● **WHAT TO DO**
Return each line of the listing that follows in which the string "index" can be found.

● **DATA TO EXAMINE**
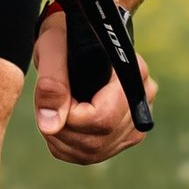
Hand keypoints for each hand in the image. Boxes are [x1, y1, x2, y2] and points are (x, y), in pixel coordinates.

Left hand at [31, 7, 155, 165]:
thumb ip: (52, 83)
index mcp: (132, 73)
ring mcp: (135, 121)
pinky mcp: (123, 136)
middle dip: (62, 129)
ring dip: (62, 138)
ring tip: (52, 109)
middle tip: (48, 103)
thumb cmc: (66, 34)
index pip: (102, 118)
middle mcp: (141, 100)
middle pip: (97, 139)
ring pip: (93, 152)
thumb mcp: (52, 47)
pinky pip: (91, 155)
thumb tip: (50, 125)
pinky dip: (66, 145)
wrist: (79, 34)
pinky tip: (60, 121)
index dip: (68, 116)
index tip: (51, 97)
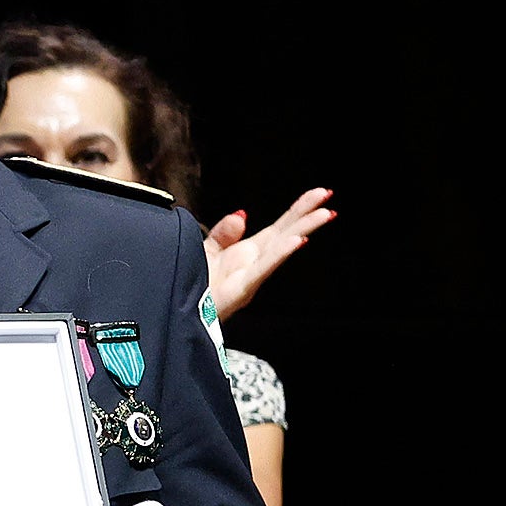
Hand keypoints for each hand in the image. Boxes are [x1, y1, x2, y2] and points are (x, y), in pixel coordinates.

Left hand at [203, 186, 333, 321]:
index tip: (319, 194)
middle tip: (327, 195)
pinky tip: (297, 241)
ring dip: (302, 230)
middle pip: (286, 233)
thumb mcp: (207, 251)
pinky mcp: (241, 289)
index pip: (280, 226)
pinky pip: (263, 268)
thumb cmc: (195, 285)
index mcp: (250, 252)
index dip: (298, 209)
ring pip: (281, 248)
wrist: (178, 311)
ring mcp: (251, 276)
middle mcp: (256, 262)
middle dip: (307, 214)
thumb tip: (241, 214)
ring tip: (324, 214)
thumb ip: (224, 233)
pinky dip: (280, 254)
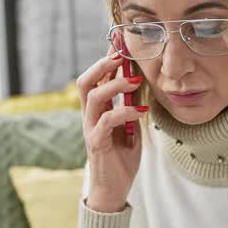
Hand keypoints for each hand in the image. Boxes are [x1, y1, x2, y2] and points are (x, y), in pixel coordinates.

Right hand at [77, 48, 146, 212]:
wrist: (114, 189)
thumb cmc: (121, 156)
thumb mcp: (131, 124)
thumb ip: (131, 102)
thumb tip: (139, 78)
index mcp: (98, 108)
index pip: (98, 76)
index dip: (107, 56)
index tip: (121, 39)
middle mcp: (90, 115)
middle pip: (86, 80)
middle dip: (103, 64)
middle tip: (122, 54)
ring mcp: (91, 128)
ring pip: (92, 96)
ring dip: (114, 84)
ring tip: (135, 80)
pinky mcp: (96, 143)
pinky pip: (106, 121)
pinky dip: (124, 112)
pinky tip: (141, 110)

● **TASK RESPONSE**
index mcp: (132, 73)
index pip: (102, 118)
index dip: (68, 116)
index tip: (51, 97)
index tip: (319, 194)
index pip: (280, 226)
index mcp: (250, 252)
index dip: (298, 209)
index mcp: (98, 108)
index pip: (98, 76)
index dip: (107, 56)
index tip: (121, 39)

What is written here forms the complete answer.